TASK STATEMENT: Gather every line of the entries below that contains the word "value", and reproduce each such line in full.

##### INPUT DATA #####

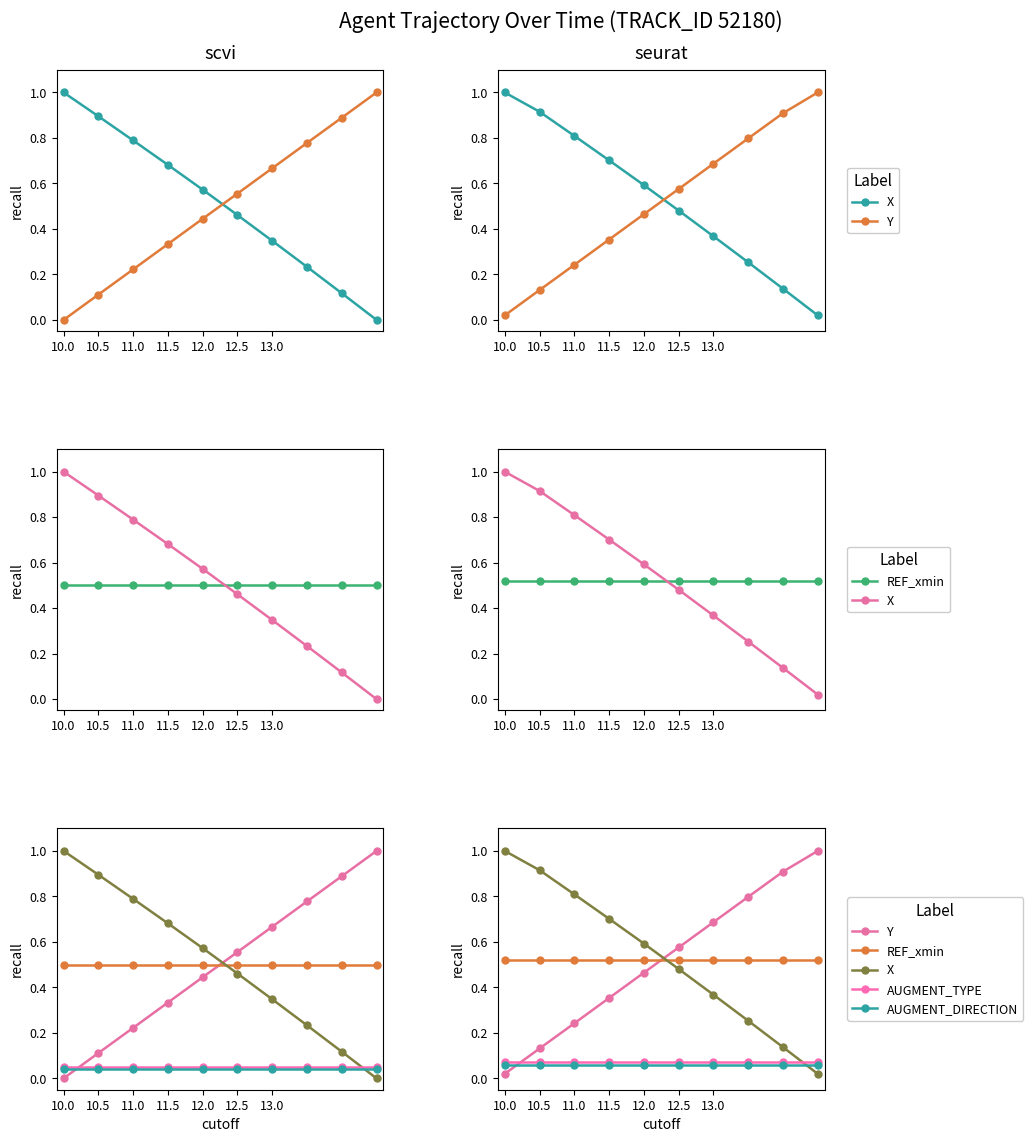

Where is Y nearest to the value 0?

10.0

#####
##### INPUT DATA #####

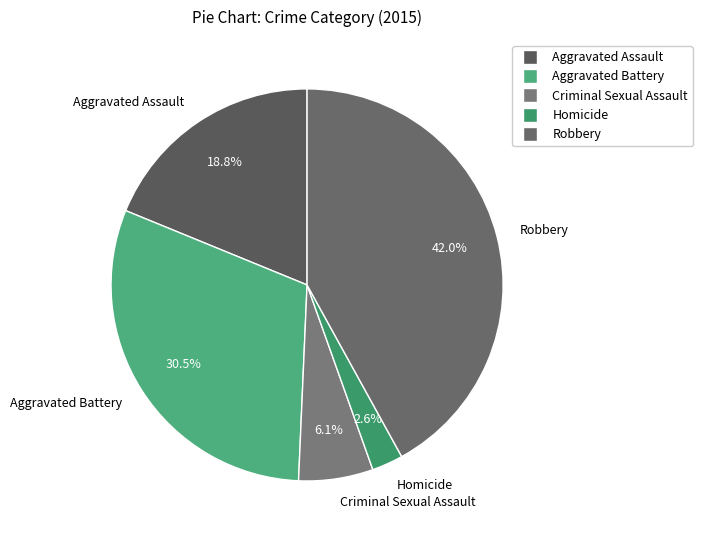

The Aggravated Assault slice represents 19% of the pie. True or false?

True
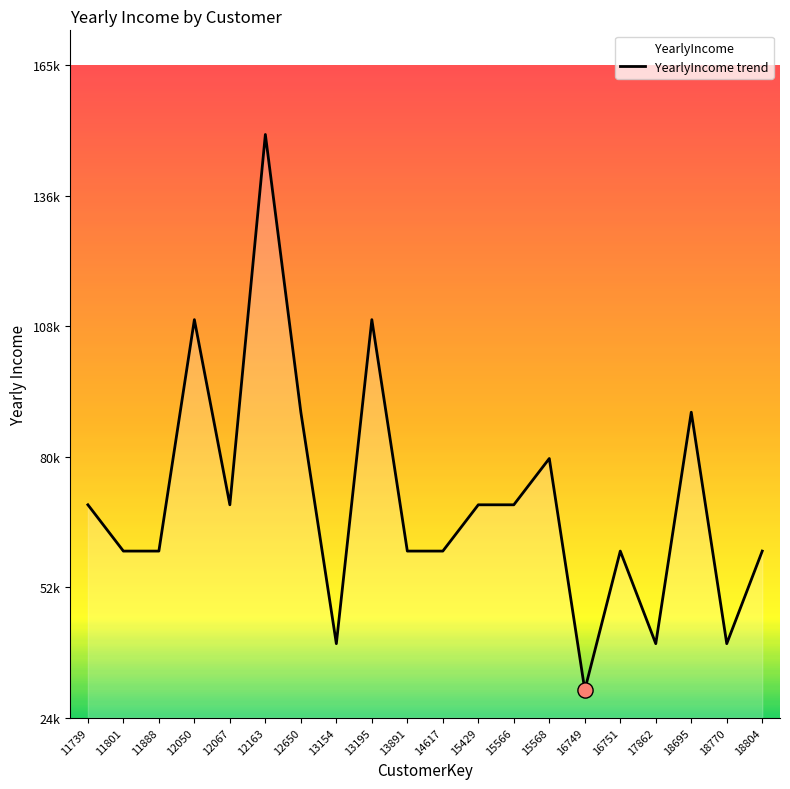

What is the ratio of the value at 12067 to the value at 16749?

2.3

#####

TASK SOLUTION:
Where is Y nearest to the value 0?
What is the ratio of the value at 12067 to the value at 16749?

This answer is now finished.